私のスマホ写真で振り返る今年のイベント体験 2023 【4月-その1】
🔷白井貴子
2021年6月の尾崎亜美の公演以来の大和田ホール。今年は三月半ばに開花した桜が、四月になってもまだ咲いていました。
私が見たかったのは白井貴子でした。今回はきたやまおさむとのトーク・ショーとのことで、歌はないものと思いながら見に行きました。
きたやまおさむは1970年頃に加藤和彦らとともに結成したザ・フォーク・クルセイダーズの北山修のことです。「戦争を知らない子供たち」「白い色は恋人の色」等が有名です。後に引退して医師になりました。
白井貴子は2016年に「涙河 白井貴子 北山修を歌う」というアルバムを出していて、その頃からのつながりのようです。今回の後半にはその時の歌が何曲か歌われていました。
最近、かつて聴いていたミュージシャンのライブにも時々行ってみるようになりました。細々と活動を続けていたり、リバイバル的にイベントが開催されたりしています。チケット販売がインターネットが主流になった結果、検索が可能になり、それらミュージシャンの活動情報を得やすくなりました。そうやって私も、今回の白井貴子のほか、尾崎亜美や大貫妙子のライブに行くことができています。
かつてからのアーティストライブに行って感じるのは、まず聴きに来ている人の年齢層が高いことです。概ね65~75歳が中心層のようです。私は彼らよりかなり年下の一番若い世代で、私より下の世代は会場にはほとんどいないようです。

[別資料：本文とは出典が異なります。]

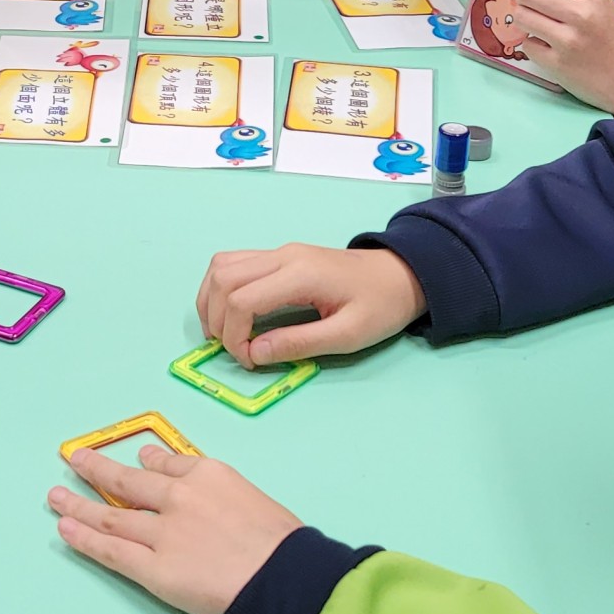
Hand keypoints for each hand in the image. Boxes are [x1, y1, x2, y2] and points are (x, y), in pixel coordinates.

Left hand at [50, 447, 301, 613]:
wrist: (283, 580)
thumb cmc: (284, 544)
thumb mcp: (255, 500)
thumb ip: (223, 496)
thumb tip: (212, 500)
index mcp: (208, 474)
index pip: (167, 465)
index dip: (146, 464)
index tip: (135, 461)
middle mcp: (177, 496)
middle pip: (127, 482)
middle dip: (98, 469)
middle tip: (76, 460)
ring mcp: (161, 532)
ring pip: (111, 516)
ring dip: (79, 504)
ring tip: (55, 496)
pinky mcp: (152, 569)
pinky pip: (112, 552)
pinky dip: (85, 539)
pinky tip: (65, 529)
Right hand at [195, 243, 423, 364]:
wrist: (401, 275)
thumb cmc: (380, 306)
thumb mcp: (347, 335)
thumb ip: (299, 344)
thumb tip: (254, 353)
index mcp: (301, 274)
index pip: (242, 299)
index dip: (234, 335)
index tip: (249, 361)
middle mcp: (283, 256)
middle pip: (224, 279)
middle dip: (217, 319)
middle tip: (233, 350)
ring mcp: (280, 252)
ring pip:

年長者たちは、定年退職後に時間ができて、経済的にもある程度余裕ができる世代なのでしょう。良い余暇の過ごし方だと思います。夫婦連れ立っての参加もちらほら見えます。彼らにとっては、懐かしさとともに、激しいノリの若いミュージシャンのライブと異なり、安心して参加できるのだと想像します。
一方で、あまり好きではないのは、会場がすぐに手拍子になってしまうことです。今回もほぼ全曲手拍子が起きていました。手もみが入るのではないかと思うような表拍の演歌ノリを、私は恥ずかしく感じてしまうのです。曲のイメージが、手拍子で台無しになることがよくあります。
かつて聴いていたアーティストのライブに行ってみた後に、私の気持ちは大きく二つに分かれるようです。
一つは、円熟していて、以前と違うまたは以前に増して歌が素晴らしくなっている場合。
もう一つは、かつての私の中で像が完成されてしまっていて、行ってみて残念に感じる場合。同窓会に行ってがっかりする感じに似ています。憧れていたのは当時の私であって、当時のミュージシャンなのです。ずっと追い続けて一緒に歳を重ねて、同じ時代を生きて来たのなら、思いもひとしおだと思います。でも、ずっと会わずにいて突然会いに行ってしまったら、そこにいるのは歳をとった、おばあちゃんになったあの人な訳です。だから、想像の中の人にとどめておく方が良い場合もあるのだと思います。
そんなことを思いながら、久しぶりに渋谷の街をゆっくり歩いてきましたが渋谷の街の変貌にビックリしました。渋谷はどこか荒んだ暗さを持つ街だったのに、キラキラ感が増していて、清潔さを前面に押し出しているよう。なんだか未来都市のようになりつつありました。
🔷Cocco
前回書きましたCoccoツアーの三公演目です。
会場の客席に点在するピンクはこのひとのせいです。桃色の象、「ももぞう」とも呼ばれています。かなり前からCoccoが連れている象です。
美しいメロディの曲「ウナイ」の中に、「桃色の象が運ぶ夢を見なさい」という詞があります。
最近では、「潮満ちぬ」のMVの中で、ソファの上にももぞうが座っています。
昨年、25周年を記念して、期間限定で頒布されました。うちのももぞうも、今回は膝の上のリュックから顔を出して、ライブに参加しました。彼がかぶっているのはCoccoマークのキャップで、アップルグリーンのロゴは会場限定モデルです。
Cocco手製の車のコスチュームです。最近では異色の謎意図の曲「お望みどおり」MVでCoccoがまとっている車で、ライブでも装着していました。ライトが光ります。
Coccoは舞踊家であるとともに、海外で専門の創作技術を積んだアーティストでもあります。本を出している料理家、小説やエッセイをを書く作家でもあります。
この日も、ライブ終わりに町が輝いて見えました。
気持ちが満たされた、好きな時間です。